More Questions for a Financial Planner
7 Things to Look for When Choosing a Financial Planner for Your Parents: Page 2
What other financial products does the financial planner sell?
To get completely independent advice, you need to make sure that your advisor is completely independent, or at least completely transparent. Find out what incentives -- if any -- the advisor receives from selling you insurance or securities. It's not impossible for a nonindependent financial advisor to give you stellar advice, but such an advisor comes with a lot of baggage. If you know that your financial planner gets a 5 percent commission on sales of life insurance, for example, you may be less likely to bite when she gives you the hard sell on term policies.
How will your parents pay for these services?
It's important to know up front how the financial planner you're considering earns her salary. Some are paid on commission -- usually a percentage of the amount the client invests -- deducted monthly or quarterly from the account. Others charge an hourly fee or flat rate, while some receive a salary from their company, which in turn collects commissions from products you buy. Still others make their money from some combination of fees and commissions. So-called fee-only financial advisors, or those who don't charge commissions or make money from product sales, are often the safest bet in terms of avoiding conflicts of interest and receiving objective advice.
Has the financial planner been certified by a reputable source?
Make sure a reputable source has accredited the financial planner you're considering. There are more than 54,500 certified financial planners in the United States, according to the Certified Financial Planner Board of Standards, and with so many to choose from you'll find a huge range in quality among the advisors in your area.

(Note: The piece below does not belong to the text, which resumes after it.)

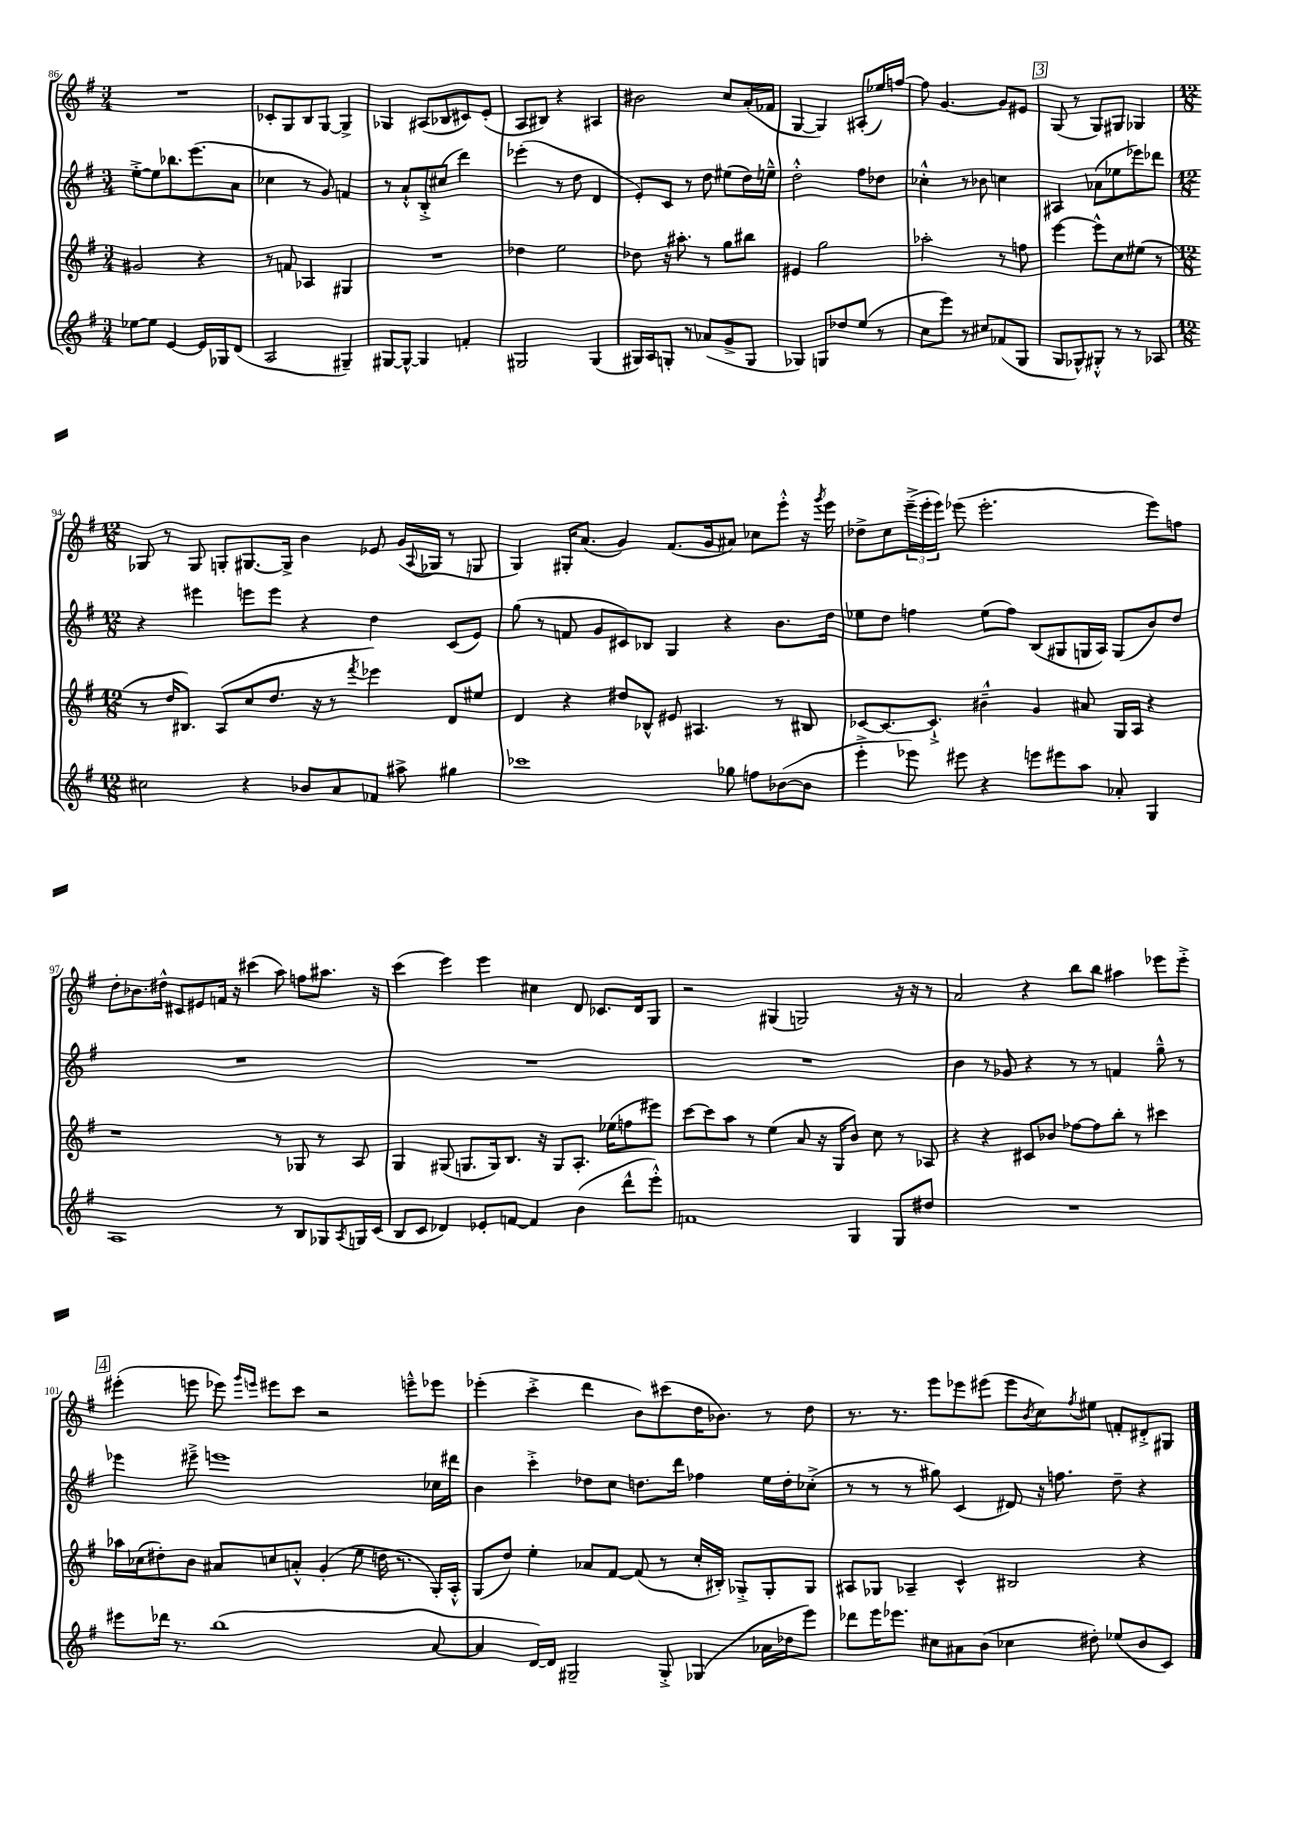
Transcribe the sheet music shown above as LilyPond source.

Accreditations don't guarantee a successful relationship, but they do give you an indication as to whether your financial planner has stayed abreast of developments in the financial planning world. It can be difficult to keep all the acronyms and abbreviations straight, but if you see letters after the name of the planner you're interviewing, find out what they mean and how many hours of continuing education she needed to get them. (The easiest way to do that is to enter the acronym in a search engine, like Google or Yahoo.) For example, to qualify as a NAPFA (National Association of Personal Finance) registered financial advisor, your planner must complete 60 hours of continuing education every two years, while the Financial Planning Association doesn't require any continuing education at all.

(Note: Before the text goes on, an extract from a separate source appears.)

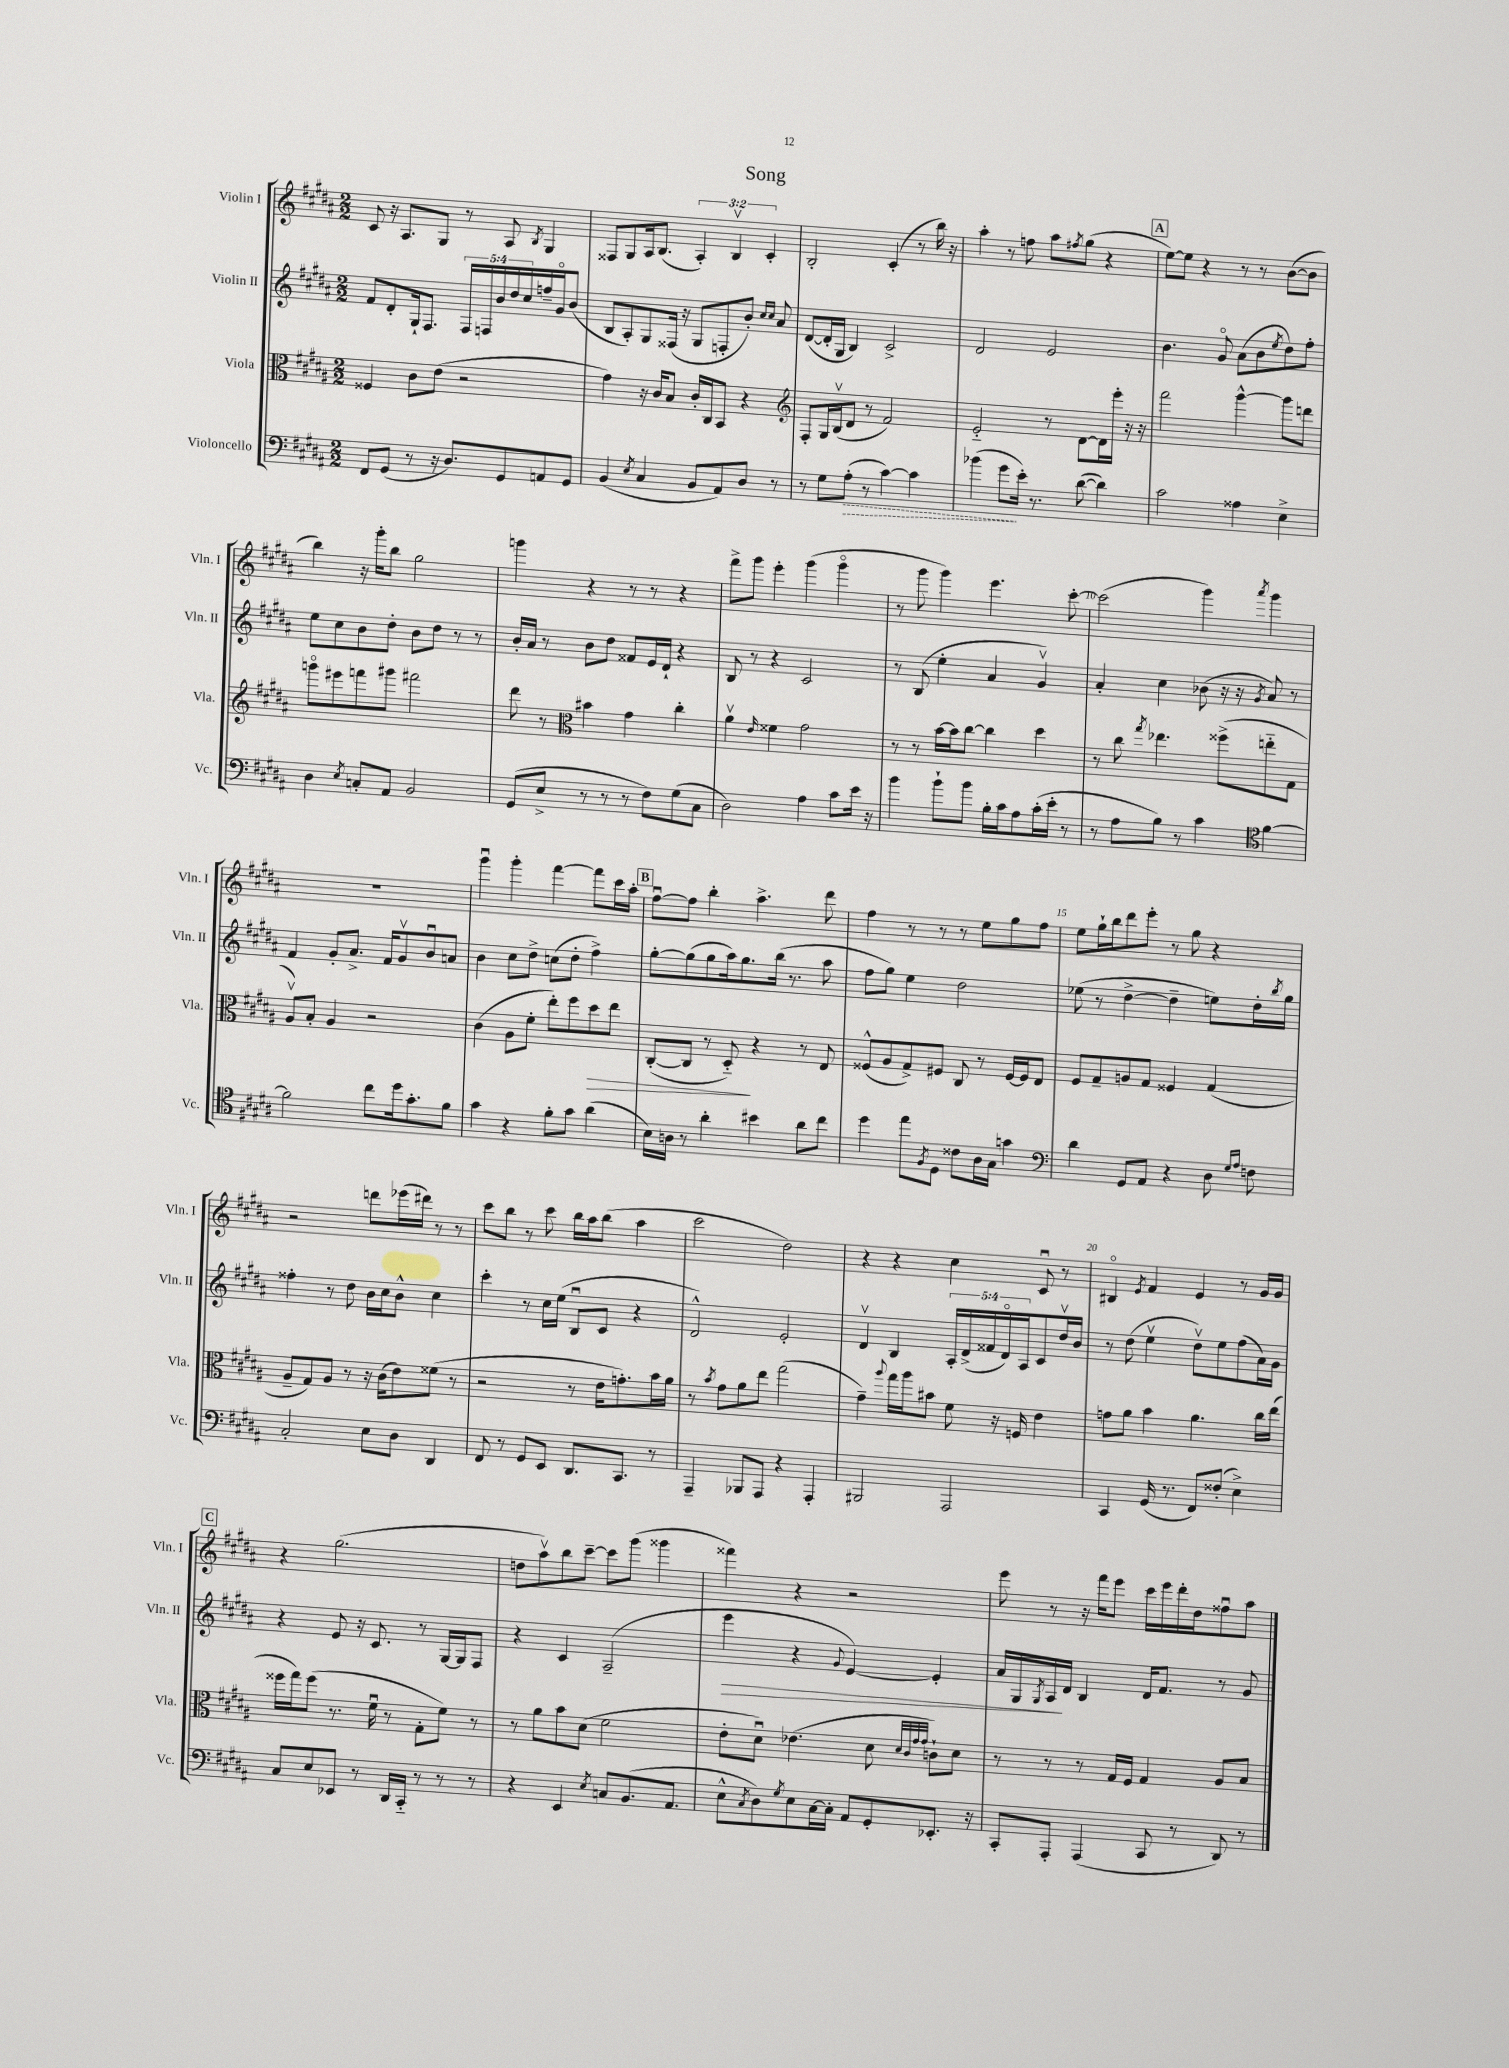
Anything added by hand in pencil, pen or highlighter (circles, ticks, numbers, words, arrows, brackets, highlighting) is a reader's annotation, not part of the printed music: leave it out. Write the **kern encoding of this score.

Most financial advisor associations offer an elder care certification, such as certified senior advisor, for individuals who've completed special training dealing with the specific financial issues and concerns of senior citizens, so find out if the planner you're considering has such an affiliation.

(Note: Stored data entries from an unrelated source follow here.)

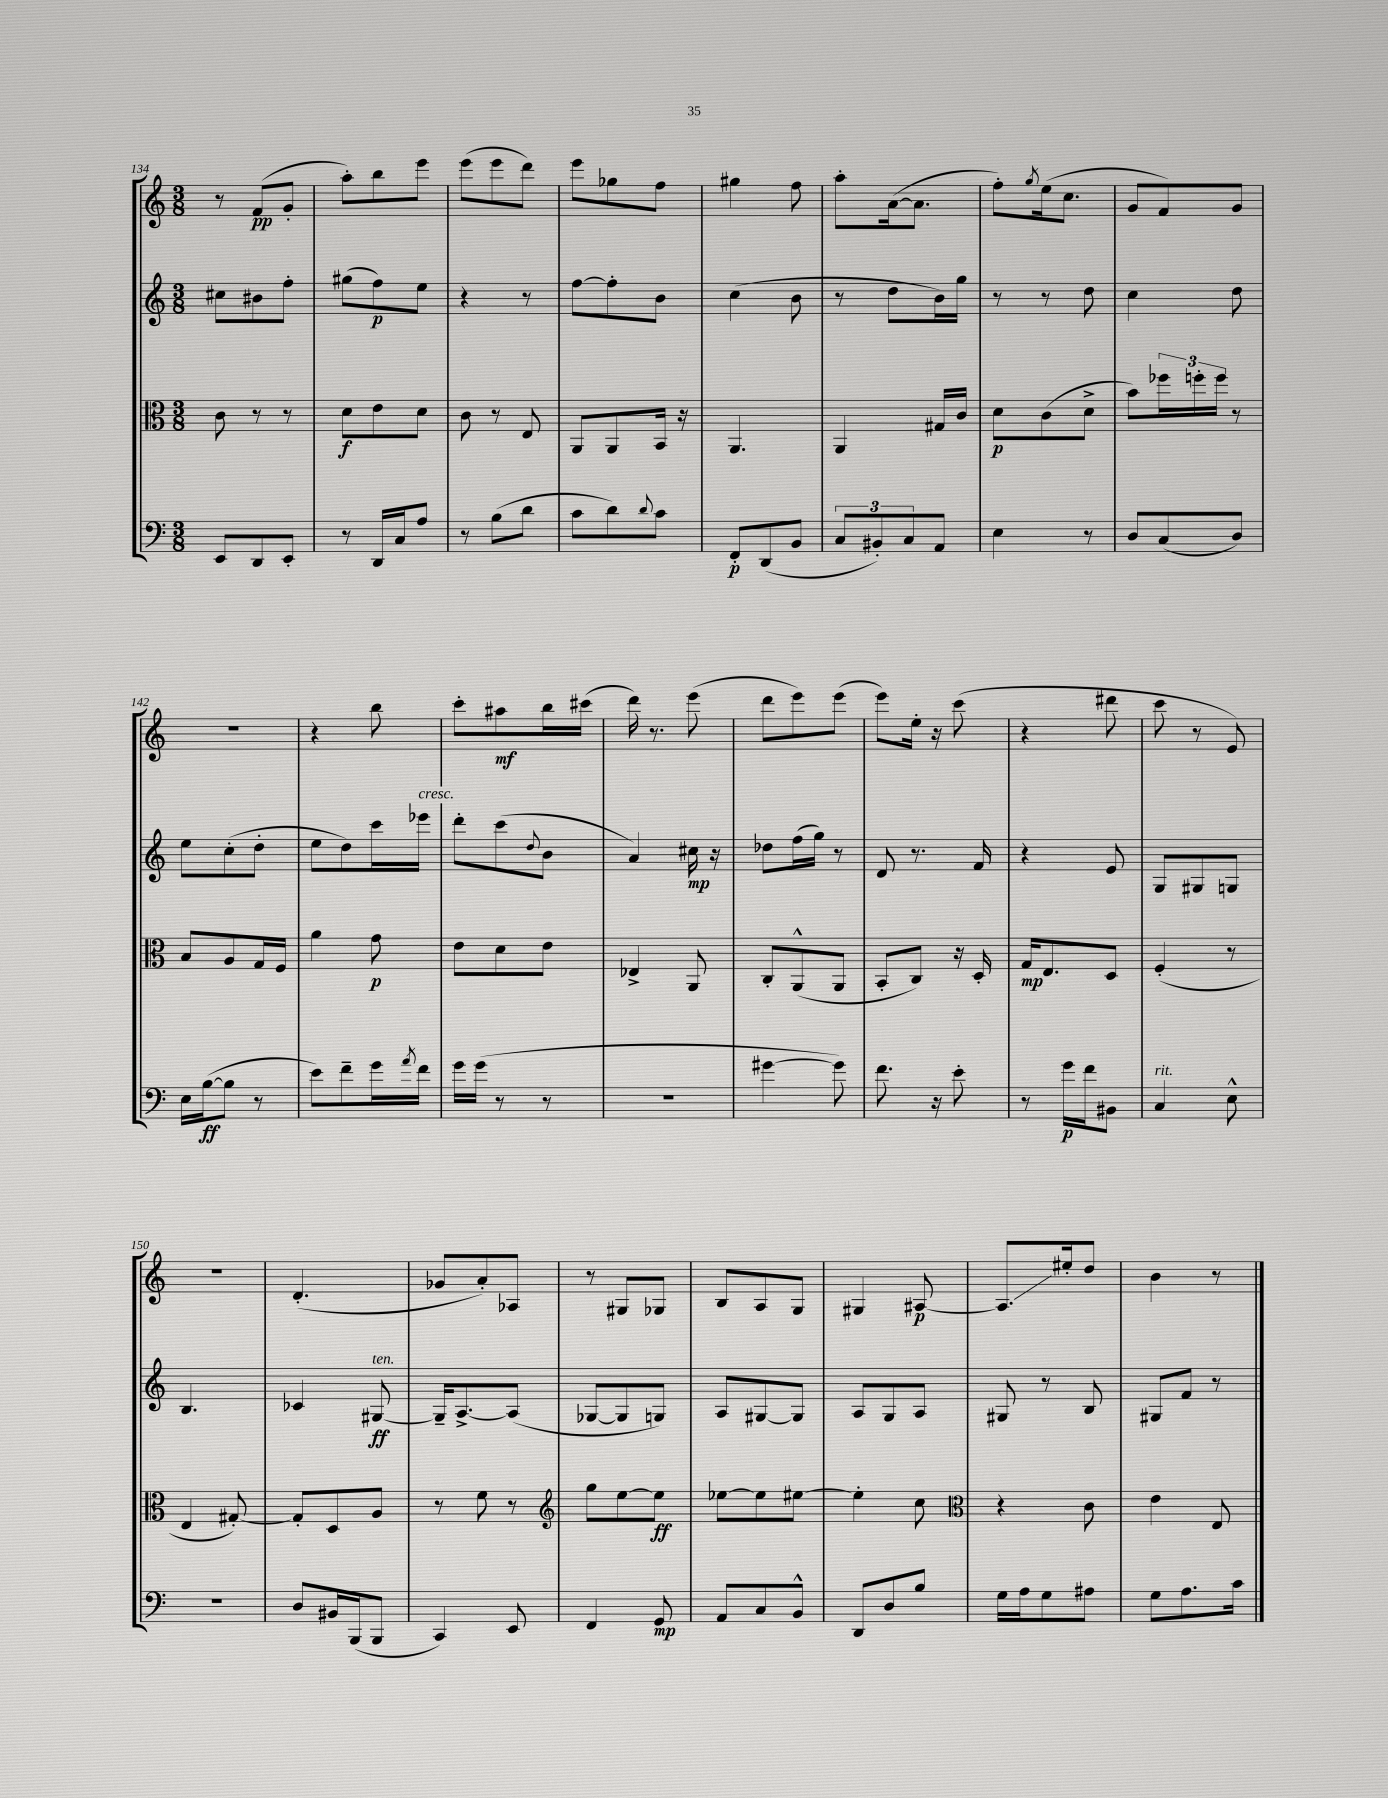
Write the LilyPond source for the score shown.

<<
\new StaffGroup <<
\new Staff = "s0" {
    \clef treble \key c \major \numericTimeSignature \time 3/8
    r8 f'8\pp( g'8-. |
    a''8-.) b''8 e'''8 |
    e'''8( e'''8 d'''8) |
    e'''8 ges''8 f''8 |
    gis''4 f''8 |
    a''8-. a'16~( a'8. |
    f''8-.) \acciaccatura { g''8 } e''16( c''8. |
    g'8 f'8) g'8 |
    R4. |
    r4 b''8 |
    c'''8-. ais''8\mf b''16 cis'''16( |
    d'''16) r8. e'''8( |
    d'''8 e'''8) e'''8( |
    e'''8) e''16-. r16 c'''8( |
    r4 dis'''8 |
    c'''8 r8 e'8) |
    R4. |
    d'4.-.( |
    ges'8 a'8-.) aes8 |
    r8 gis8 ges8 |
    b8 a8 g8 |
    gis4 ais8~\p |
    ais8.\glissando eis''16-. d''8 |
    b'4 r8 \bar "|." |
}
\new Staff = "s1" {
    \clef treble \key c \major \numericTimeSignature \time 3/8
    cis''8 bis'8 f''8-. |
    gis''8( f''8\p) e''8 |
    r4 r8 |
    f''8~ f''8-. b'8 |
    c''4( b'8 |
    r8 d''8 b'16) g''16 |
    r8 r8 d''8 |
    c''4 d''8 |
    e''8 c''8-.( d''8-. |
    e''8 d''8) c'''16 ees'''16^\markup { \italic "cresc." } |
    d'''8-. c'''8( \appoggiatura { d''8 } b'8 |
    a'4) cis''16\mp r16 |
    des''8 f''16( g''16) r8 |
    d'8 r8. f'16 |
    r4 e'8 |
    g8 gis8 g8 |
    b4. |
    ces'4 gis8~\ff^\markup { \italic "ten." } |
    gis16-- a8.~-> a8( |
    ges8~ ges8 g8) |
    a8 gis8~ gis8 |
    a8 g8 a8 |
    gis8 r8 b8 |
    gis8 f'8 r8 \bar "|." |
}
\new Staff = "s2" {
    \clef alto \key c \major \numericTimeSignature \time 3/8
    c'8 r8 r8 |
    d'8\f e'8 d'8 |
    c'8 r8 e8 |
    a,8 a,8 b,16 r16 |
    a,4. |
    a,4 gis16 c'16 |
    d'8\p c'8( d'8-> |
    b'8) \tuplet 3/2 { fes''16 f''16-. f''16 } r8 |
    b8 a8 g16 f16 |
    a'4 g'8\p |
    e'8 d'8 e'8 |
    ees4-> a,8 |
    c8-. a,8-^( a,8 |
    b,8-. c8) r16 d16-. |
    g16\mp e8. d8 |
    f4-.( r8 |
    e4 gis8~-.) |
    gis8-. d8 a8 |
    r8 f'8 r8 |
    \clef treble g''8 e''8~ e''8\ff |
    ees''8~ ees''8 eis''8~ |
    eis''4-. c''8 |
    \clef alto r4 c'8 |
    e'4 e8 \bar "|." |
}
\new Staff = "s3" {
    \clef bass \key c \major \numericTimeSignature \time 3/8
    e,8 d,8 e,8-. |
    r8 d,16 c16 a8 |
    r8 b8( d'8 |
    c'8 d'8) \appoggiatura { d'8 } c'8 |
    f,8-.\p d,8( b,8 |
    \tuplet 3/2 { c8 bis,8-.) c8 } a,8 |
    e4 r8 |
    d8 c8( d8) |
    e16 b16~\ff( b8 r8 |
    e'8) f'8-- g'16 \acciaccatura { a'8 } f'16 |
    g'16 g'16( r8 r8 |
    r4. |
    gis'4~ gis'8) |
    f'8. r16 e'8-. |
    r8 g'16\p f'16 bis,8 |
    c4^\markup { \italic "rit." } e8-^ |
    R4. |
    d8 bis,16 b,,16( b,,8 |
    c,4) e,8 |
    f,4 g,8\mp |
    a,8 c8 b,8-^ |
    d,8 d8 b8 |
    g16 a16 g8 ais8 |
    g8 a8. c'16 \bar "|." |
}
>>
>>
\layout { \context { \Score currentBarNumber = #134 } }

Can you parents talk to previous clients?
Any financial planner you're considering should happily offer a list of referrals, including several long-term clients. The latter are especially important to talk to because they can give you a sense of how your advisor performs under different market conditions. A referral list consisting only of new clients is a red flag — if a financial planner is involved in any kind of unethical conduct, she would be unlikely to make long-term clients available to talk to potential customers. Of course, probably the best way to find a financial planner is a referral from someone you know and trust who's been using her planner for several years and is happy with the results.